SOFIA, July 24, 2007 (AFP) - Six foreign medics jailed for life in Libya for infecting children with the AIDS virus were freed and flown to Bulgaria on Tuesday, after the European Union struck a deal to improve ties with Tripoli.
The five Bulgarian nurses and one Palestinian doctor, who have always denied the charges against them and say their confessions were extracted under torture, were pardoned on arrival in Sofia by Bulgarian President Georgy Parvanov.
The six were brought back on a French presidential plane together with French first lady Cecilia Sarkozy and EU External Relations Commissioner Benita Ferrero-Waldner.
They were met at the airport by tearful relatives who had lobbied for their release throughout their eight-year ordeal, during which they spent three years on death row awaiting execution.
"I know that I am free. I know that I am in Bulgaria but even though I have incessantly hoped, prayed for that, I still cannot believe it!," said one nurse Kristiana Valcheva.
Libya said it had ordered their release after it was satisfied the conditions it laid down for extradition had been met.
"The matter has been settled. We received guarantees for the normalisation of relations with European countries and for a partnership agreement with the European Union," a Libyan official told AFP on condition of anonymity.
In Brussels, European Commission chief Jose Manuel Barroso confirmed that a deal had been struck on improving ties with Tripoli.
"I told (Libyan leader Moamer Kadhafi) that if this matter were settled we would do our best to further normalise these relations," he said.
Ferrero-Waldner said the release had cleared the way for "new and enhanced" EU ties with Tripoli, under an agreed memorandum that would see Brussels boost imports of Libyan products and ease visa restrictions for Libyans.
The EU has had no bilateral agreements with Tripoli since imposing sanctions on Libya following the 1988 Lockerbie bombing, and has not started negotiations for an accord since UN sanctions were lifted in 2003.

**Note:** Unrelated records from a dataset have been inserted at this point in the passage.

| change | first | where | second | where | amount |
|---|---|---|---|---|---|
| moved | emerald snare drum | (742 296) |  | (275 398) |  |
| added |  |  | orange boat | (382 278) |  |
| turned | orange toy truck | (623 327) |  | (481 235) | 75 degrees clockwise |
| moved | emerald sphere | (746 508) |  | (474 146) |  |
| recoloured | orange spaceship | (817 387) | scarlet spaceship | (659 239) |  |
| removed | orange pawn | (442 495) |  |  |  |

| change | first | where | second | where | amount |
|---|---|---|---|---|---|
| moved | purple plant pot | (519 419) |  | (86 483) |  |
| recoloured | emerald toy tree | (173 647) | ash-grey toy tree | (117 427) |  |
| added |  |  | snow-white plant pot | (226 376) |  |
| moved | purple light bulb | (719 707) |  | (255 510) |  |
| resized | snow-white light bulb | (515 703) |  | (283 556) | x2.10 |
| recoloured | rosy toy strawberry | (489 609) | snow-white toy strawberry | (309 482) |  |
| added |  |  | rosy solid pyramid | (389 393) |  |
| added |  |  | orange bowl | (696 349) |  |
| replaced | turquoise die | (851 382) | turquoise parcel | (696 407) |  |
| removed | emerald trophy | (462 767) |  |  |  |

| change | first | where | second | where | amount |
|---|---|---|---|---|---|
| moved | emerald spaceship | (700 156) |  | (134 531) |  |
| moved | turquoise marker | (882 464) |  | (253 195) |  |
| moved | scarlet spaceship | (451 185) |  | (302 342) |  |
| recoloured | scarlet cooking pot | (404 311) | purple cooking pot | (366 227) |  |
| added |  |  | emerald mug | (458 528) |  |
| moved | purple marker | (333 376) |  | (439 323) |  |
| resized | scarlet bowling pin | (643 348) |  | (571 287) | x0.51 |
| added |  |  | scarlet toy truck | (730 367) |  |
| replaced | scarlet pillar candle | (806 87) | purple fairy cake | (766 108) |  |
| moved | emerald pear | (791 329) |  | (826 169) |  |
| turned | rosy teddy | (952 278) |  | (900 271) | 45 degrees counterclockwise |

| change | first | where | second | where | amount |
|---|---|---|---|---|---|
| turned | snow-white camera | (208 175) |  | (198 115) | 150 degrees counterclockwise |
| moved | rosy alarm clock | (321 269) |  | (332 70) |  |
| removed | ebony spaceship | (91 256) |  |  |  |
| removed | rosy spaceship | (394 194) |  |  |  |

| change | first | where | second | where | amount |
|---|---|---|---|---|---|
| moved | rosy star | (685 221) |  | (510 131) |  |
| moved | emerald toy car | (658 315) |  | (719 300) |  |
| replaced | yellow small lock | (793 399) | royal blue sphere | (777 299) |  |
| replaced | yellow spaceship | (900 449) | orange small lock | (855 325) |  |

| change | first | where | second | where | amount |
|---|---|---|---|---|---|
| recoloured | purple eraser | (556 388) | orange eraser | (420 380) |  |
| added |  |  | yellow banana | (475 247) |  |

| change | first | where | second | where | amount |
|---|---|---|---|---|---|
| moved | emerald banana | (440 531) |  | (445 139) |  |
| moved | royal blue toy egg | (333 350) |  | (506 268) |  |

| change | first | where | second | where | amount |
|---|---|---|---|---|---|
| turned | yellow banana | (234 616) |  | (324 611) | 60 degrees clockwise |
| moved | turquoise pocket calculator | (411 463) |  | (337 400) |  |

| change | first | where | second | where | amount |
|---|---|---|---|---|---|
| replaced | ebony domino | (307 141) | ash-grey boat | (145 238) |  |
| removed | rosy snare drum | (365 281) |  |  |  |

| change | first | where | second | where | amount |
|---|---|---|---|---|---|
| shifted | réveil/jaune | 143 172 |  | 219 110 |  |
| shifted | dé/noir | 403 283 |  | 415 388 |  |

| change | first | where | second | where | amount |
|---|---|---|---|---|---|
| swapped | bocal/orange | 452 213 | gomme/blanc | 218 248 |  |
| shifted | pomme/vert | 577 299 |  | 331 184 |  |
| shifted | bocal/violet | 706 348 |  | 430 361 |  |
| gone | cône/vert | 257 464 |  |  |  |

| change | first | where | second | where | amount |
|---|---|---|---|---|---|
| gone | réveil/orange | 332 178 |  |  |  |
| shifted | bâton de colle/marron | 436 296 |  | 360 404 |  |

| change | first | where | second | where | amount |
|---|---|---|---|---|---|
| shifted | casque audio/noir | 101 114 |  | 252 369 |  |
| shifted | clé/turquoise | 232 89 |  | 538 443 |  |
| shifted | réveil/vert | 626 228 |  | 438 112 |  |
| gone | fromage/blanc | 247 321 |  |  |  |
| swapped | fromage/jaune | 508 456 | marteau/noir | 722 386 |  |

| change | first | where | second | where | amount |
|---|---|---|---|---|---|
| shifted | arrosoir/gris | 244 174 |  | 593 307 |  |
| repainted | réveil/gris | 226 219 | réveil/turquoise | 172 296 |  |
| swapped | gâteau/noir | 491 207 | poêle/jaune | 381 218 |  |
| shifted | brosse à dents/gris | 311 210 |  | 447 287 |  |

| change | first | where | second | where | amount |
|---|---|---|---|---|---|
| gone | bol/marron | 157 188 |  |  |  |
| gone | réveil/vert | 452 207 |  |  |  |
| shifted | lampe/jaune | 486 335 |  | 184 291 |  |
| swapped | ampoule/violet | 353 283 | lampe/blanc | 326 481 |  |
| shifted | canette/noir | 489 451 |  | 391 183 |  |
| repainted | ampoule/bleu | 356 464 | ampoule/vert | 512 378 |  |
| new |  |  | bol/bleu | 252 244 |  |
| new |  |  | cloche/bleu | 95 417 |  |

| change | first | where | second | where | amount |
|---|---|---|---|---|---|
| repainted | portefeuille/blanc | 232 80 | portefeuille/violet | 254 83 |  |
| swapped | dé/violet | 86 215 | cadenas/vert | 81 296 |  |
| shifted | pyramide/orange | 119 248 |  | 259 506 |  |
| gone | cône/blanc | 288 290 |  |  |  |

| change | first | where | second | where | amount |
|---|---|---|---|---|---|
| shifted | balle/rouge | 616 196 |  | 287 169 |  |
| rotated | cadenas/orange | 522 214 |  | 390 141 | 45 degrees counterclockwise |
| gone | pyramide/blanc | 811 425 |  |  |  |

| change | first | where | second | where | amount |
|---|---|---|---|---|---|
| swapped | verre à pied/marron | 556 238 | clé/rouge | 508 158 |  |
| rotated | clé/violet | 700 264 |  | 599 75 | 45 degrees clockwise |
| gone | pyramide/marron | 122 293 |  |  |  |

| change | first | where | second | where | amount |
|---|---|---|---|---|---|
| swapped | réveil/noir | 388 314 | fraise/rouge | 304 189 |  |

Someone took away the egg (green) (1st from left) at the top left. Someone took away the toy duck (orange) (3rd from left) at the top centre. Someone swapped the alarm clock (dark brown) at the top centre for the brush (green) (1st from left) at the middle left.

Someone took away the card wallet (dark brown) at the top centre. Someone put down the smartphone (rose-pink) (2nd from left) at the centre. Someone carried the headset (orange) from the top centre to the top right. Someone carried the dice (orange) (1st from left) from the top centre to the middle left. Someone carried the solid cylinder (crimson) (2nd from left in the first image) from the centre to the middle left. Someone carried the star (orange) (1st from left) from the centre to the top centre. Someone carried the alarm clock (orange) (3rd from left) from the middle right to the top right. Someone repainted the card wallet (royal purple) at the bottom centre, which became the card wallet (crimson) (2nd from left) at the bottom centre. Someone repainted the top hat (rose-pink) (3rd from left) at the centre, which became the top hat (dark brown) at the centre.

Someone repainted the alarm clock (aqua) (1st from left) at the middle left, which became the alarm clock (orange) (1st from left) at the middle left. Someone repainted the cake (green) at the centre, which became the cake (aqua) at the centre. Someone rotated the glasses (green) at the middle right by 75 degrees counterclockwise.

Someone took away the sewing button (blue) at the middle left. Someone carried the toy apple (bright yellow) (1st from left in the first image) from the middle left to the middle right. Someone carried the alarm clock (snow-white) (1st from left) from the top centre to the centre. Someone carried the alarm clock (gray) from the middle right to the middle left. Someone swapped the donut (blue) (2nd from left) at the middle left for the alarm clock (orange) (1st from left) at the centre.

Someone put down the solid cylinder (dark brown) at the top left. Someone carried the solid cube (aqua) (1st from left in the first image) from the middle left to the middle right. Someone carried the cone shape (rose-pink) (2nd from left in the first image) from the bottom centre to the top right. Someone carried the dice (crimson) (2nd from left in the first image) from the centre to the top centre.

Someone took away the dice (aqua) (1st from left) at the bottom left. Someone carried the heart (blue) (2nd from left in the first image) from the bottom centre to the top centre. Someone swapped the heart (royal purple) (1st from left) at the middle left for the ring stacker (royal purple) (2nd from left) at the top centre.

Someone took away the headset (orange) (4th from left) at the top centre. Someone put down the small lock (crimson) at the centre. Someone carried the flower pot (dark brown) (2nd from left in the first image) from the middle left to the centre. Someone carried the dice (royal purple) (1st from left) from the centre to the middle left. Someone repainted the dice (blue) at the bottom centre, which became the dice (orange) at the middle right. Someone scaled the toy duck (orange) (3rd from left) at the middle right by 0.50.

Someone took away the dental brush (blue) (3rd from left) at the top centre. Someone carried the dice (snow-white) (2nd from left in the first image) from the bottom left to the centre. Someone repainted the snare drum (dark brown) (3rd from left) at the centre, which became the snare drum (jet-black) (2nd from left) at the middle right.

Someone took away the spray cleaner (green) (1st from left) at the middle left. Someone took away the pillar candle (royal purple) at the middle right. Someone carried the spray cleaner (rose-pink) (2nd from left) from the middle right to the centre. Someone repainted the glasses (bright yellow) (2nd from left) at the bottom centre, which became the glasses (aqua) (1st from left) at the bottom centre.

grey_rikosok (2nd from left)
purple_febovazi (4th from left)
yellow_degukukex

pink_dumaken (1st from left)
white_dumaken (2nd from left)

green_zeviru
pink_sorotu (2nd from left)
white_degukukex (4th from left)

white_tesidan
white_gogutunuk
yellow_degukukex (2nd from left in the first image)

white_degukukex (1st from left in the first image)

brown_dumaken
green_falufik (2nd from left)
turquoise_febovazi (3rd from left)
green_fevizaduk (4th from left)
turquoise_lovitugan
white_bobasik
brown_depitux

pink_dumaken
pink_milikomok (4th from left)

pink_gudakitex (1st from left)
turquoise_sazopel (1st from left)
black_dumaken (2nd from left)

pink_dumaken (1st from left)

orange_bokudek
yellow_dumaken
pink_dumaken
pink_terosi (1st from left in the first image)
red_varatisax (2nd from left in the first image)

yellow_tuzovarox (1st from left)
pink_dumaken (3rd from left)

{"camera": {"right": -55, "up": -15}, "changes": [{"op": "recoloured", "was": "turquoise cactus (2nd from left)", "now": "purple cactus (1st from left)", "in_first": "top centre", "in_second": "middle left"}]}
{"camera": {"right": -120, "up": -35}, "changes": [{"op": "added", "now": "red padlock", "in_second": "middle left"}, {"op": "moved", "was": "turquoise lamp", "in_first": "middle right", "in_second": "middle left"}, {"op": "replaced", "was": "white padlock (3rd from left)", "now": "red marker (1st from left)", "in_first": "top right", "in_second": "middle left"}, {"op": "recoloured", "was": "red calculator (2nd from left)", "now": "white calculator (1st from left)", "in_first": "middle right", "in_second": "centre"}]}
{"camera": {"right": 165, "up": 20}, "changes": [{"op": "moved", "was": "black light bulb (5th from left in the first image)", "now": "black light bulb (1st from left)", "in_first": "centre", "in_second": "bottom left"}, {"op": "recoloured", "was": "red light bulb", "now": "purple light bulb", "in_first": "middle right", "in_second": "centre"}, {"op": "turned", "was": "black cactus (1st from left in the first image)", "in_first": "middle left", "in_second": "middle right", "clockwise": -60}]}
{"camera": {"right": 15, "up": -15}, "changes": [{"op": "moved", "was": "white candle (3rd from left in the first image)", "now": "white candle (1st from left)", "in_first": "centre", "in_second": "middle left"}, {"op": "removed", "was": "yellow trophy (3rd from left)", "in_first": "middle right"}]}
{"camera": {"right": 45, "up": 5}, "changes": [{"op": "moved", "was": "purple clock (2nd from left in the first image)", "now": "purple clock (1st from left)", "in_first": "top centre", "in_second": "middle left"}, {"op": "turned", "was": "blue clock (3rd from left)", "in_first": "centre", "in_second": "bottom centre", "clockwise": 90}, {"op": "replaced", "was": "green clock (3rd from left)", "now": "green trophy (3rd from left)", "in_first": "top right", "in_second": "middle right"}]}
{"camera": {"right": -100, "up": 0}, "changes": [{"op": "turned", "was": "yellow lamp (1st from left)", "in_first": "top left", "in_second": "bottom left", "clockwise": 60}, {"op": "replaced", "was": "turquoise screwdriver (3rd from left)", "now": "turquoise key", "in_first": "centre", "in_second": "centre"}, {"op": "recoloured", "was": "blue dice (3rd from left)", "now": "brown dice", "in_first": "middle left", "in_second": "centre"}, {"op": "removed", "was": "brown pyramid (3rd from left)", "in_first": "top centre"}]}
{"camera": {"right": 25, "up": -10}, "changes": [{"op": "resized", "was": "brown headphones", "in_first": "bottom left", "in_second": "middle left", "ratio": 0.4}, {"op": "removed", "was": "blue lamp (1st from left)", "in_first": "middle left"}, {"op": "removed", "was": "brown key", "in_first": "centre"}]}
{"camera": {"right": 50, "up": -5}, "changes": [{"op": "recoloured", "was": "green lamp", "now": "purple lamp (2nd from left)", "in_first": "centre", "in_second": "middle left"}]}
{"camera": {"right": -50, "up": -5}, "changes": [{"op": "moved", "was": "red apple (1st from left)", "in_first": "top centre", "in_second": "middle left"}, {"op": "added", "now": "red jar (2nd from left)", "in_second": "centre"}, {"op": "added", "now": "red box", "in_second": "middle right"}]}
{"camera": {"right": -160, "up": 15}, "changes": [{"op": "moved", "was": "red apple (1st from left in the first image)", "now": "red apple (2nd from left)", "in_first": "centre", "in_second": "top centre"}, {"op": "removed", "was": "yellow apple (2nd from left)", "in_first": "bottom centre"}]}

The United States described the return of the medics as a "very positive development" that would help bring about changes in Tripoli's relationshsip with the rest of the world.
The six were arrested in 1999 and convicted in May 2004 of deliberately infecting 438 children with HIV-tainted blood at a hospital in the Mediterranean city of Benghazi. Fifty-six children have since died.
They were originally sentenced to death but that was commuted to life in prison last week after a multi-million dollar compensation deal was hammered out with victims' families.
The Palestinian doctor has since been granted Bulgarian citizenship.
Following the medics' release, French President Nicolas Sarkozy, who will travel to Tripoli on Wednesday, stressed that neither France nor the European Union had paid "the slightest financial compensation".
However, Libyan Foreign Minister Abdel Rahman Shalgham responded that both Paris and Brussels had contributed.
Cecilia Sarkozy and Ferrero-Waldner had flown to Tripoli on Sunday to push for the medics' swift release.
At one point, negotiations appeared to have stalled with Libya setting further conditions, including the normalisation of relations with the EU, as well as EU funding for infrastructure projects such as a cross-border motorway from the border with Tunisia to the frontier with Egypt.
The medics have repeatedly denied any responsibility for the infection of the Libyan children, which foreign experts have blamed on poor hygiene at the hospital.
"The only thing that kept me alive during all these years, (through) the painful, terrible tortures, the uncertainty, the death sentences, was the belief I cherished in my heart, in my soul, that we are innocent," nurse Valentina Siropulo said after arriving in Sofia.
Amnesty International welcomed the resolution of a case that had been "riddled with injustice".
Normal life ground to a halt in Sofia after news of the release broke, with people standing still in the streets, listening to portable radios or staring at television sets in cafes and shops.
After their arrival, the medics were taken to a presidential residence on the outskirts of Sofia where they will undergo health checks before returning to their family homes. They were scheduled to give a press conference on Wednesday.